Branigan v. TD Bank NA (Lawyers Weekly No. 13-01-0477, 20 pp.) (Diaz, J.) No. 12-1184, May 10, 2013; USDC at Greenbelt, Md. (Messitte, J.) 4th Cir.

Holding: In a “Chapter 20” bankruptcy case – a Chapter 13 bankruptcy filed within four years of a Chapter 7 discharge – there is no per se rule barring lien-stripping, and the 4th Circuit affirms an order stripping off liens secured by collateral with no value to support them in this suit involving debtors’ residences.

The trustee argues that the Bankruptcy Abuse Prevention and Consumer Protection Act of 2005 (BAPCPA) creates a per se rule barring lien-stripping in “Chapter 20” cases. The trustee and the holder of a third-priority lien against debtors’ home, TD Bank NA, appeal the decision of the district court that upheld the bankruptcy court.

In a case involving a different debtor, consolidated in this appeal, a trustee challenges the lower courts’ approval of a plan that contained a lien-stripping component in a separate Chapter 20 case.

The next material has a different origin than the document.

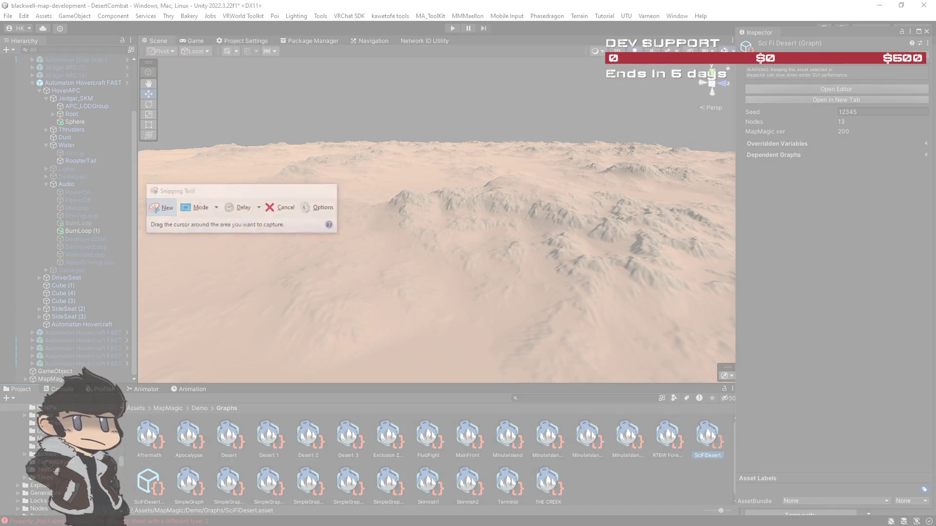
key(Escape)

We first consider the threshold question of whether a bankruptcy court may strip off a valueless lien in a typical Chapter 13 case. The answer, in the view of those circuits to have considered the question, is that a bankruptcy court may grant such relief. We too have affirmed, albeit in unpublished opinions, the stripping off of valueless liens against principal residences in Chapter 13 cases.

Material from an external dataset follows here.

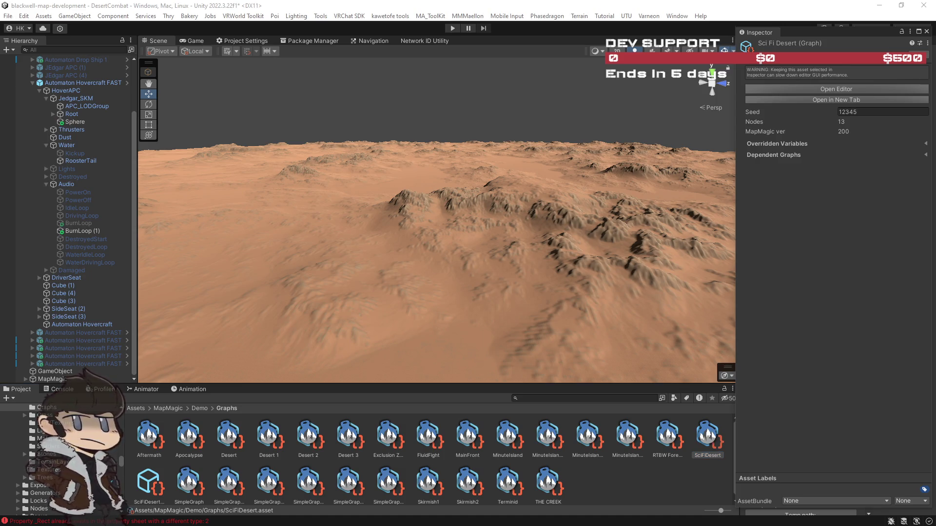
scroll(548, 269, up, 3)
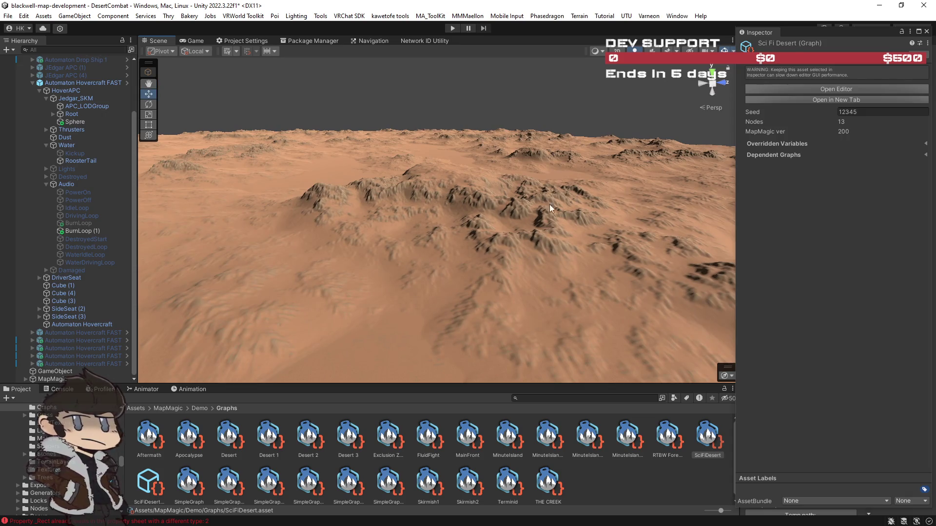
click(495, 224)
click(804, 130)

We realize the Supreme Court has interpreted 11 U.S.C. § 1322(b)(2) as precluding a “strip down” of a partially secured lien against a principal residence in Chapter 13, under Nobelman v. Am. Sav. Bank, 508 U.S. 324 (1993). Nobelman notwithstanding, however, courts have generally permitted a “strip off” of completely valueless liens in Chapter 13 cases because, unlike the lienholder in Nobelman, holders of such liens are not “holders of secured claims” and therefore are not entitled to the protection of § 1322(b)(2).

We see no reason to depart from the conclusions of our sister circuits, as well as our own unpublished dispositions, on this issue. We hold that the Bankruptcy Code permits stripping off of valueless liens in Chapter 13 proceedings.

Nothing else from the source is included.